Soccer is also an African game because it is wonderful in its simplicity. It doesn't require any money or any expensive clothes -- just a few young people with spare time. In Africa, people learn quickly that you don't even need a real ball to play with. Scraps of cloth, plastic bags, old newspapers and twine or tape will suffice. You can even dribble or pass barefoot, and a pair of sandals made from car tires is all you need to shoot a goal. And does the keeper really need gloves? A goal can be quickly put together using two logs and a pile of clothing or cardboard boxes, even if it doesn't meet the 2.44 meter high by 7.32 meter wide norm required by FIFA.
This isn't lost on German soccer legend Franz Beckenbauer, who has traveled widely across the continent. "In Africa, professional soccer may still be a bit underdeveloped," he has said. "Many talents are flocking to Europe to make money. And they all notice one thing: Professional football as we know it has lost its originality -- it's lack of self-consciousness and its simplicity as a game. To tell you the truth, that hurts".
Seldom Truly Successful
There are differing opinions over whether these adverse playing conditions can help to foster talent or not.

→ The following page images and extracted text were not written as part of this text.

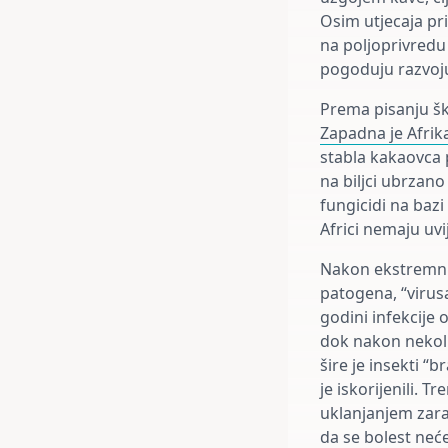
Osim utjecaja pri
na poljoprivredu 
pogoduju razvoju
Prema pisanju š
Zapadna je Afrik
stabla kakaovca 
na biljci ubrzano 
fungicidi na bazi
Africi nemaju uvij
Nakon ekstremnih
patogena, “virus
godini infekcije 
dok nakon nekoli
šire je insekti 
je iskorijenili. 
uklanjanjem zara
da se bolest neće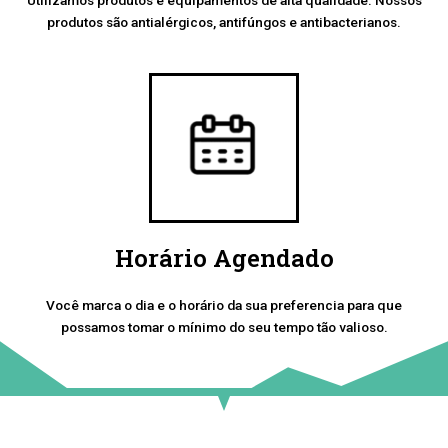
produtos são antialérgicos, antifúngos e antibacterianos.
Horário Agendado
Você marca o dia e o horário da sua preferencia para que
possamos tomar o mínimo do seu tempo tão valioso.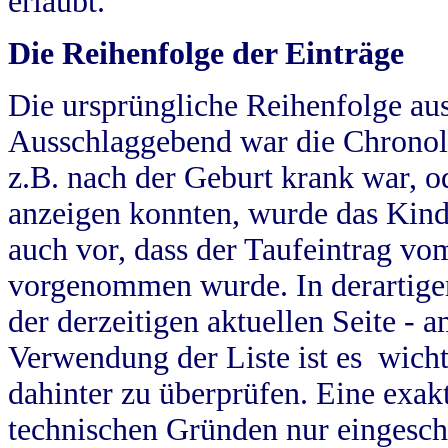
erlaubt.
Die Reihenfolge der Einträge
Die ursprüngliche Reihenfolge au
Ausschlaggebend war die Chronol
z.B. nach der Geburt krank war, od
anzeigen konnten, wurde das Kind
auch vor, dass der Taufeintrag vo
vorgenommen wurde. In derartigen
der derzeitigen aktuellen Seite -
Verwendung der Liste ist es wich
dahinter zu überprüfen. Eine exa
technischen Gründen nur eingesch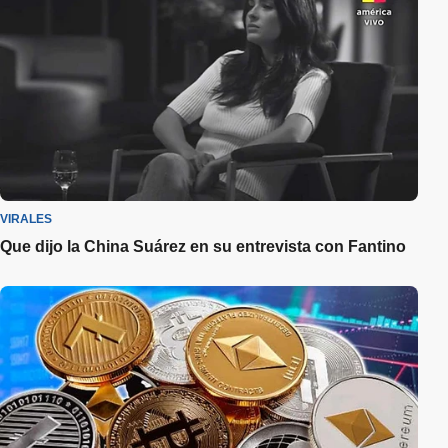
VIRALES
Que dijo la China Suárez en su entrevista con Fantino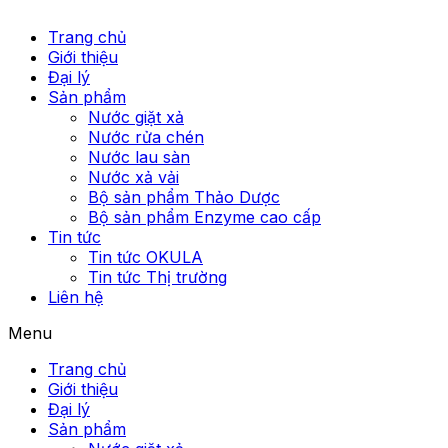
Trang chủ
Giới thiệu
Đại lý
Sản phẩm
Nước giặt xả
Nước rửa chén
Nước lau sàn
Nước xả vải
Bộ sản phẩm Thảo Dược
Bộ sản phẩm Enzyme cao cấp
Tin tức
Tin tức OKULA
Tin tức Thị trường
Liên hệ
Menu
Trang chủ
Giới thiệu
Đại lý
Sản phẩm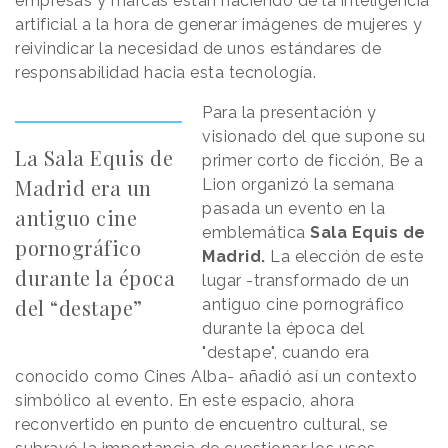
empresas y marcas están haciendo de la inteligencia
artificial a la hora de generar imágenes de mujeres y
reivindicar la necesidad de unos estándares de
responsabilidad hacia esta tecnología.
Para la presentación y
visionado del que supone su
La Sala Equis de
primer corto de ficción, Be a
Madrid era un
Lion organizó la semana
pasada un evento en la
antiguo cine
emblemática
Sala Equis de
pornográfico
Madrid.
La elección de este
durante la época
lugar -transformado de un
del “destape”
antiguo cine pornográfico
durante la época del
"destape", cuando era
conocido como Cines Alba- añadió así un contexto
simbólico al evento. En este espacio, ahora
reconvertido en punto de encuentro cultural, se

French trainer Claude Le Roy believes that the catastrophic conditions increase the technical skills of African players. But former German national team player Jens Todt, who had the opportunity with Hamburg's HSV football club to create a soccer school in West Africa, observed: "The fact that many Africans can't shoot properly is due to the fact that they have no nets. If someone kicks the ball at full force, he then has to run after it in order to keep playing. That's why African soccer players prefer to dribble the ball into the goal". Hardly surprising.
The fact is, though, that Africans are seldom truly successful. They may often win youth championships at all levels and have even scored gold at the Olympics. Nigeria became the Olympic champions at the Atlanta Games in 1996 and Cameroon won four years later in Sydney. But what does that mean? National teams representing East Germany, Belgium and Canada have also won the Olympics. In 1962, Walter Winterbottom, who was then the English national team coach, first prophesized that an African country would win during the 20th century. But the world has been waiting ever since.
By now, every child in Europe knows the lamentation of Francois Oman-Biyik, described in 1990 by sports journalist Harry Valérien as a "tall and graceful attacker." "It is time for people to understand that we are not gorillas, and we don't hang from trees eating bananas," he said. Back then, the Lions Idomptables (the untamable lions) of Cameroon succeeded, one after the other, in beating Diego Maradona's Argentinians, Gheorghe Hagis' Romanians and Carlos Valerramas' Colombians. But the team lost during extra time in the semifinal against a rather average English team (Peter Shilton, Paul Gascoine, Gary Lineker).
Just Silly
Since then, African teams have often been tipped as insider favourites at international tournaments. Jay-Jay Okocha and Anthony Yeboah have enchanted Germany's Bundesliga, George Weah was crowned European Footballer of the Year, and African players in Europe have helped make their teams the world's best, like Samuel Eto'o at FC Barcelona, Didier Drogba at Chelsea FC and Nwankwo Kanu at Ajax Amsterdam.
But no African team has ever made it past the semi-finals at a World Cup -- and despite all the African football magic, cultural misunderstandings are still the order of the day when Europe encounter's the continent's soccer phenomenon.
At least on the playing field. Just take Gerald Asamoah, a forward for Germany's Schalke. A referee once told him, in pigeon German, presumably so that Asamoah, fluent in German, could understand: "You, number 13, no dive. Otherwise you go from pitch." Germany can be silly sometimes.